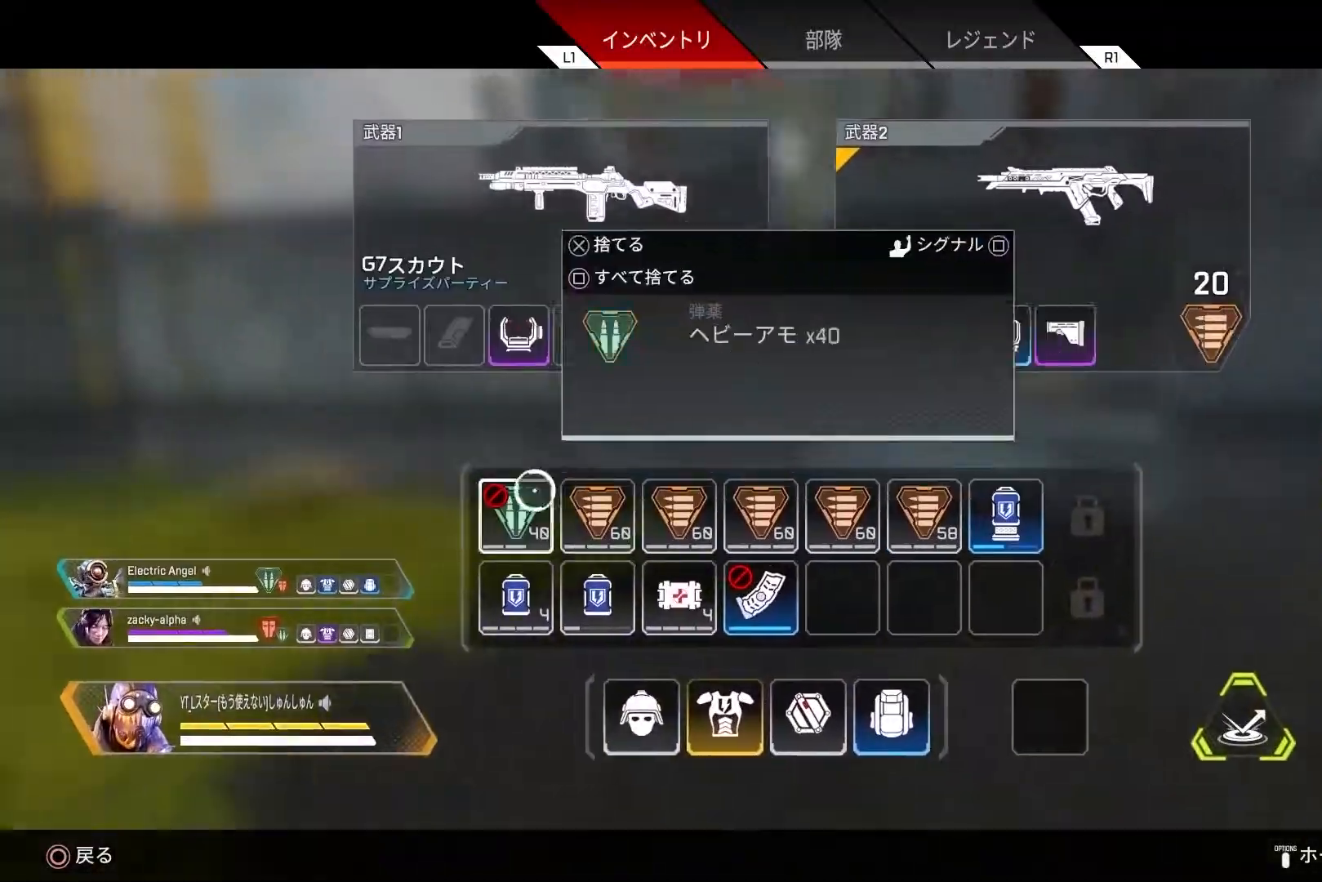
{"buttons": ["START"], "left_stick": "center", "right_stick": "center", "events": [[100, "left_stick", "center"], [233, "left_stick", "right"], [283, "left_stick", "center"], [350, "SQUARE", "down"], [417, "SQUARE", "up"], [500, "START", "down"]]}
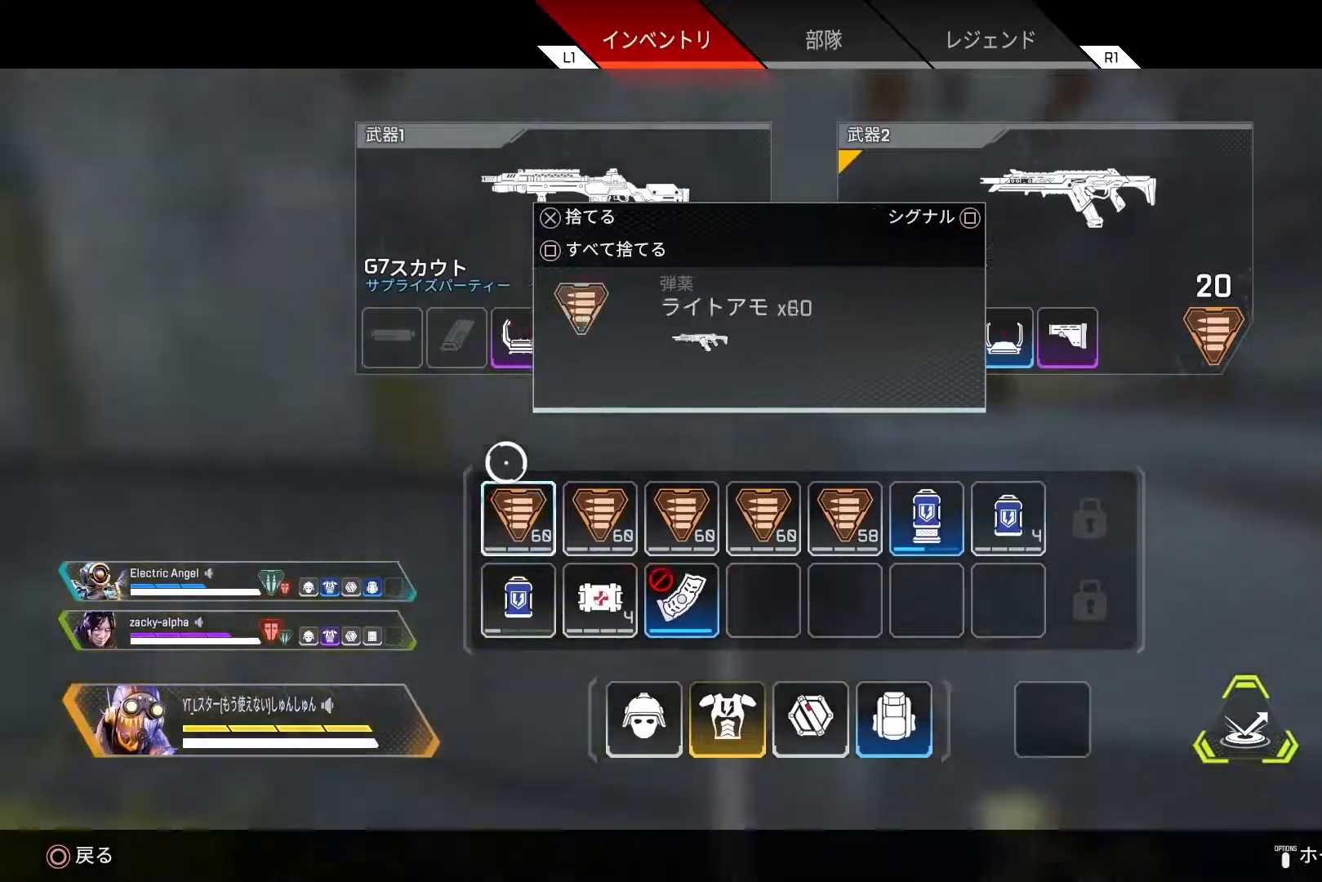
{"buttons": [], "left_stick": "down-left", "right_stick": "left", "events": [[17, "left_stick", "right"], [83, "START", "up"], [350, "right_stick", "down-left"], [450, "left_stick", "down-left"], [500, "right_stick", "left"]]}
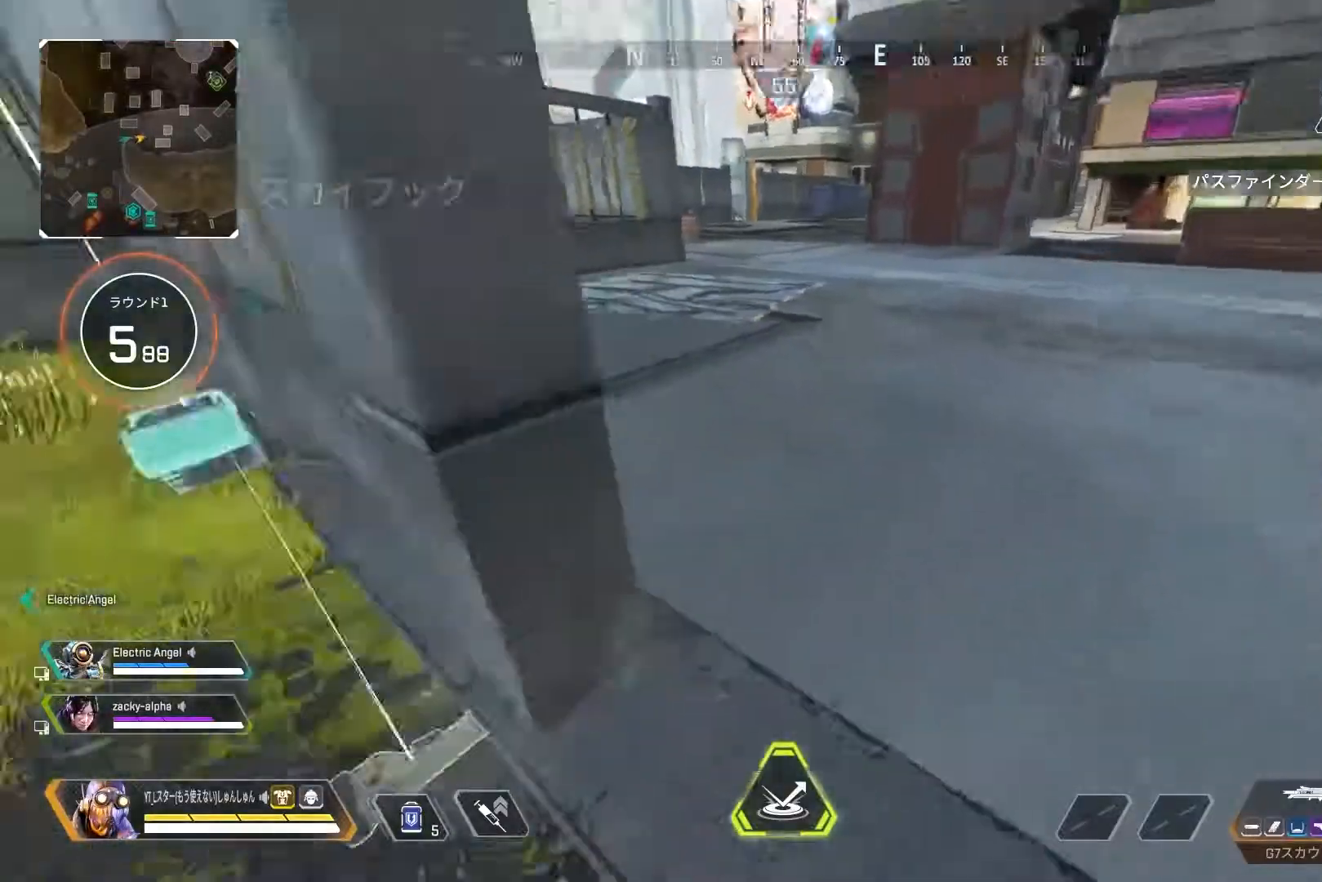
{"buttons": [], "left_stick": "right", "right_stick": "center", "events": [[50, "left_stick", "left"], [217, "right_stick", "center"], [250, "left_stick", "up"], [350, "R2", "down"], [350, "left_stick", "right"], [417, "R2", "up"]]}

### ASSIGNMENT
The result should be the same data as above, line for line, with the pictures gone.

### ANSWER SPACE
{"buttons": ["START"], "left_stick": "center", "right_stick": "center", "events": [[100, "left_stick", "center"], [233, "left_stick", "right"], [283, "left_stick", "center"], [350, "SQUARE", "down"], [417, "SQUARE", "up"], [500, "START", "down"]]}
{"buttons": [], "left_stick": "down-left", "right_stick": "left", "events": [[17, "left_stick", "right"], [83, "START", "up"], [350, "right_stick", "down-left"], [450, "left_stick", "down-left"], [500, "right_stick", "left"]]}
{"buttons": [], "left_stick": "right", "right_stick": "center", "events": [[50, "left_stick", "left"], [217, "right_stick", "center"], [250, "left_stick", "up"], [350, "R2", "down"], [350, "left_stick", "right"], [417, "R2", "up"]]}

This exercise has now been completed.